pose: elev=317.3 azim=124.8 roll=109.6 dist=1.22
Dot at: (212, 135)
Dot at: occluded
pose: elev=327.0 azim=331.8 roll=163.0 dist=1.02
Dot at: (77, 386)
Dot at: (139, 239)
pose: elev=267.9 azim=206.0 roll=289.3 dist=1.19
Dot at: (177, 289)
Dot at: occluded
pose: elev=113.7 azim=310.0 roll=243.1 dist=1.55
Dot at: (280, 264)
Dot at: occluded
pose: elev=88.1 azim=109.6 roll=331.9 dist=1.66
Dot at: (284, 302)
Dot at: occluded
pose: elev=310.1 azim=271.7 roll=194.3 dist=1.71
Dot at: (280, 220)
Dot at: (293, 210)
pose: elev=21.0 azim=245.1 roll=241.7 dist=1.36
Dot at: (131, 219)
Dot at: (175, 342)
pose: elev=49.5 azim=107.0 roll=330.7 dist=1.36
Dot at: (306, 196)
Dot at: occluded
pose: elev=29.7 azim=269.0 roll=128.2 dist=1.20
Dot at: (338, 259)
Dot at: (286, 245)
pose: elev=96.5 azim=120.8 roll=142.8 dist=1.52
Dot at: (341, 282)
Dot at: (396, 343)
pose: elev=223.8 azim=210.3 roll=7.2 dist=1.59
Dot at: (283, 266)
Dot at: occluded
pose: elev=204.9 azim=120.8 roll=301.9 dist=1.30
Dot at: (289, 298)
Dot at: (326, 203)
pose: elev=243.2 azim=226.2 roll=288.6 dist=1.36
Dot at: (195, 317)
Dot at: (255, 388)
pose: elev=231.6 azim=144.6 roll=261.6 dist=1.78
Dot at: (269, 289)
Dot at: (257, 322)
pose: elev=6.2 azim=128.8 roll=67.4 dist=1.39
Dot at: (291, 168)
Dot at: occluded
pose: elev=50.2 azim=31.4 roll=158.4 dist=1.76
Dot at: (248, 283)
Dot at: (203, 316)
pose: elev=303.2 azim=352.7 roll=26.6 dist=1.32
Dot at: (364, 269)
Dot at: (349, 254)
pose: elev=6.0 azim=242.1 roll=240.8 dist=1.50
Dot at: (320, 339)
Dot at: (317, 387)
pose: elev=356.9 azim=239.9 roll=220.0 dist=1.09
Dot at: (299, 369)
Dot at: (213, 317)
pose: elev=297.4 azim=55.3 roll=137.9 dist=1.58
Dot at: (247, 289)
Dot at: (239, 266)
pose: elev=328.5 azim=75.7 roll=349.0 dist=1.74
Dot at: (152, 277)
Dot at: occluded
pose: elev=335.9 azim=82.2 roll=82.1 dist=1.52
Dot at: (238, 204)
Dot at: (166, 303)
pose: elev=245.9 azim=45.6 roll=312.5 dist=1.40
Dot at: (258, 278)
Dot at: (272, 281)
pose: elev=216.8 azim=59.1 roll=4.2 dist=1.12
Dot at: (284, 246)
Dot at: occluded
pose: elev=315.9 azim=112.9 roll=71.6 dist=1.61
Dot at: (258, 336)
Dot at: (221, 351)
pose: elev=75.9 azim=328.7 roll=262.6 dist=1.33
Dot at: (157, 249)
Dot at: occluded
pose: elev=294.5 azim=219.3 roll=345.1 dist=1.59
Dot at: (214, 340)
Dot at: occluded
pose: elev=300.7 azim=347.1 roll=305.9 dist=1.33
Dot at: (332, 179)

#### [PROBLEM STATEMENT]
Replace "dist" with "distance" in the records, beginning at the line that has "pose: elev=50.2 azim=31.4" and stopping after the line that has "Dot at: (349, 254)". Return only those lines, with everything else unchanged.

#### [OUTPUT]
pose: elev=50.2 azim=31.4 roll=158.4 distance=1.76
Dot at: (248, 283)
Dot at: (203, 316)
pose: elev=303.2 azim=352.7 roll=26.6 distance=1.32
Dot at: (364, 269)
Dot at: (349, 254)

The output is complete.